Around the same time, Gigliotti happened to have a “general meeting” with Williams’ producing partner, Mimi Valdes. When Hidden Figures came up in conversation, Valdes pounced. “She said Pharrell would do anything to be a part of that.” Williams happened to be writing songs with a 1960s flavor — he’d just released “Freedom” — and saw the opportunity as kismet. “It was like the universe was tuning my mental faculties to be ready to write songs for the film,” he says.
By summer, Gigliotti was ready to find a director. UTA put calls out, including to Theodore Melfi, 45, who then was in the running to direct Spider-Man: Homecoming. “I was floored [by the pitch],” he says. “Every image you see of the space race or of NASA at the time, every piece of archival footage, every documentary, there’s not a [black] woman anywhere. How come we don’t tell this story?”
Melfi withdrew his name from consideration for Spider-Man and signed to direct Hidden Figures. He also suggested Gigliotti take the script to Peter Chernin, who had produced Melfi’s previous film, St. Vincent. Chernin Entertainment jumped at the chance to make the movie. “All of us had the same experience — you just can’t believe no one knew about these incredible women,” says Jenno Topping, head of film and television at Chernin’s company. “That was the first reaction. Then you start to think about the fact that this country, and our culture, celebrates brawn as opposed to brains. That bias still exists today. We celebrate athletes and movie stars but not scientists.”
Topping passed the script to Elizabeth Gabler at Fox 2000. Within a week, Gigliotti had a studio film with a $25 million budget.
“Taraji Henson was the first call I made,” says Melfi. “I’ve been a huge fan of hers since The Curious Case of Benjamin Button.” Henson, 46, immediately agreed to play Katherine Johnson despite a tortured relationship with the film’s main subject matter. “You talk math to me, and I literally break out in hives,” says the actress. “I failed precalculus in college, so math reminds me of a time in my life when I failed.”
To prep for the role, Henson spent time with Johnson in November 2015. “I don’t even think she sees herself as a hero,” says the star. “I tried to pick her brain on the racism she endured, but she didn’t make a big deal of that. She was just like, ‘That’s the way things were.'” To compensate for her math issues — Henson has several scenes in which she performs computations on a blackboard — the actress rehearsed endlessly. “I had them put a chalkboard in my room,” she says. “I practiced over and over.”

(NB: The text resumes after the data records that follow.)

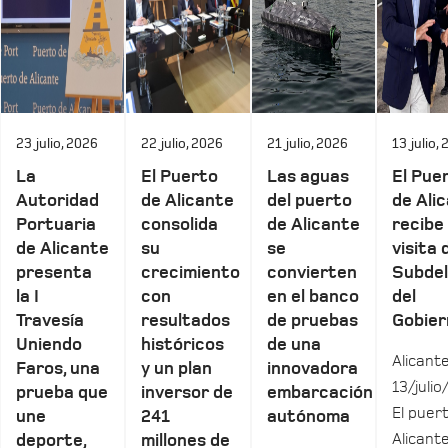
23 julio, 2026
22 julio, 2026
21 julio, 2026
13 julio,
La
El Puerto
Las aguas
El Pue
Autoridad
de Alicante
del puerto
de Ali
Portuaria
consolida
de Alicante
recibe 
de Alicante
su
se
visita 
presenta
crecimiento
convierten
Subde
la I
con
en el banco
del
Travesía
resultados
de pruebas
Gobier
Uniendo
históricos
de una
Alicante
Faros, una
y un plan
innovadora
13/julio
prueba que
inversor de
embarcación
El puer
une
241
autónoma
Alicant
deporte,
millones de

With Monae, 31, filling out the trio and Kevin Costner, Kirsten Dunst and Jim Parsons joining the crew as NASA officials, Hidden Figures began filming in March. Morehouse College in Atlanta, a historically black college, doubled as the Langley Research Center (with replicas of 1960s-style consoles installed in some of the classrooms). “It was lightning fast,” says Melfi of the 46-day shoot, but there were glitches. Like when Costner got kidney stones. “I was extremely ill,” says Costner. “I was on morphine and Vicodin. But I kept filming.”
During postproduction in L.A., Williams co-composed the score with Hans Zimmer and Ben Wallfisch and wrote all the original songs for the film. “One thing this movie does is show the changing narrative of history,” he says. “Women were there.”
About four months before the movie opened, Shetterly’s book was published. It shot to the top of the best-seller list. She saw the finished film adaptation in early December — the same day, poignantly, that Glenn died. “I was devastated by the death,” she says. “But I loved the movie. Even though I knew how the story ends.”